Dauer: 2 Stunden, keine Pause

www.nationaltheater-mannheim.de

 

Kritikenrundschau

"Handwerker, Akademiker, Reinigungs- und Sicherheitskräfte, Auslieferungsfahrer, Alleinerziehende, eine Werbegrafikerin, ein Regie-Student, eine Souffleuse - alle erzählen von Ausbeutung, Demütigung, Depression, Geldnot, Zukunftsangst", schreibt Monika Frank in der Rhein-Neckar-Zeitung (8.5.2018). Das Ensemble passte sich Löschs Regie-Konzept mit Spielfreude und körperlichen Einsatz an. "Schauspielerische Feinarbeit gelingt dabei am ehesten noch Celina Rongen als tapferem Lämmchen." In wechselnden Rollen liefere man sich groteske Karikaturen, wie sie einem Gemälde von George Grosz entsprungen sein könnten, und ans Ende setze Volker Lösch den offenen Aufruf zu neuer Solidarität.

Auf den Videoscreens beklagen Mannheimer, alles Geringverdiener, ihre prekären Arbeits- und Lebensumstände, schreibt Alfred Huber im Mannheimer Morgen (7.5.2018). "Das berührt, selbst wenn man begreift, dass Lösch die Vorlage hauptsächlich benutzt, um heutige soziale Missstände anzuprangern. Zwar herrsche auf der Bühne viel Bewegung, aber Leerläufe seien nicht zu übersehen "wie oft künstlich überanstrengte Schauspielerei". Fazit: Nach zwei Stunden wisse man nicht mehr als zuvor, begreife die Ursachen der eigenen menschlichen Defizite aber vielleicht gründlicher.

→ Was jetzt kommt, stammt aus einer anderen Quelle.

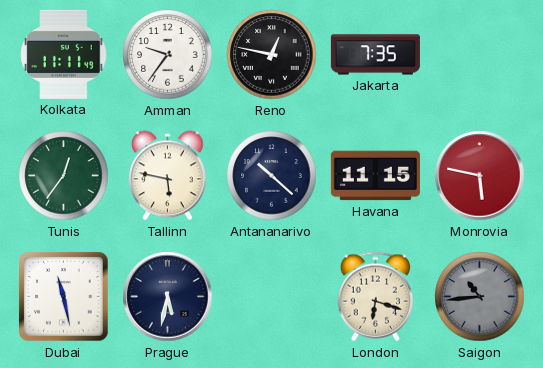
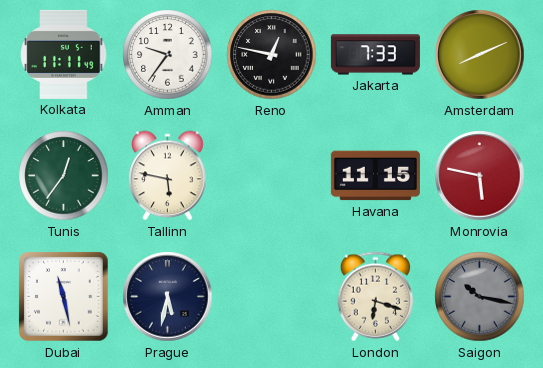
Jakarta: 7:35 -> 7:33
Amsterdam: none -> 8:11
Antananarivo: 10:22 -> none
Saigon: 10:44 -> 10:17
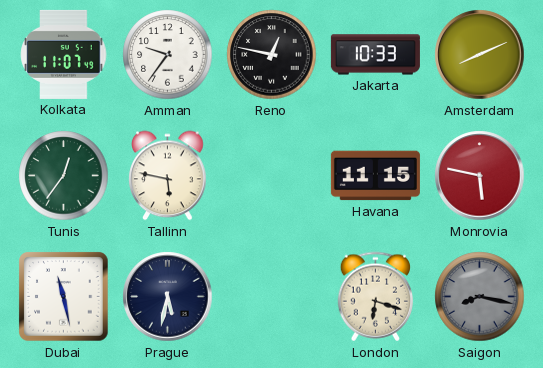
Kolkata: 11:11 -> 11:07
Jakarta: 7:33 -> 10:33
Saigon: 10:17 -> 8:17
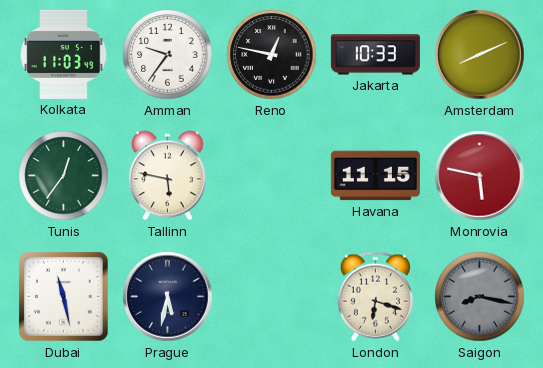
Kolkata: 11:07 -> 11:03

Ästhetisch funktioniere der Abend ziemlich reibungslos, schreibt Dietrich Wappler in der Rheinpfalz (7.5.2018). Videoschnipsel aus den Interviews sind hintereinander geschnitten, "die Anhäufung ähnlicher Aussagen schafft verdichtete Intensität und inhaltliche Struktur". Lösch gehe es um die Muster des sozialen Aufstiegs. Seine Methode interessiere sich nicht für individuelle Schicksale, sondern nimmt den Einzelnen als Symptom für die Krise des ganzen.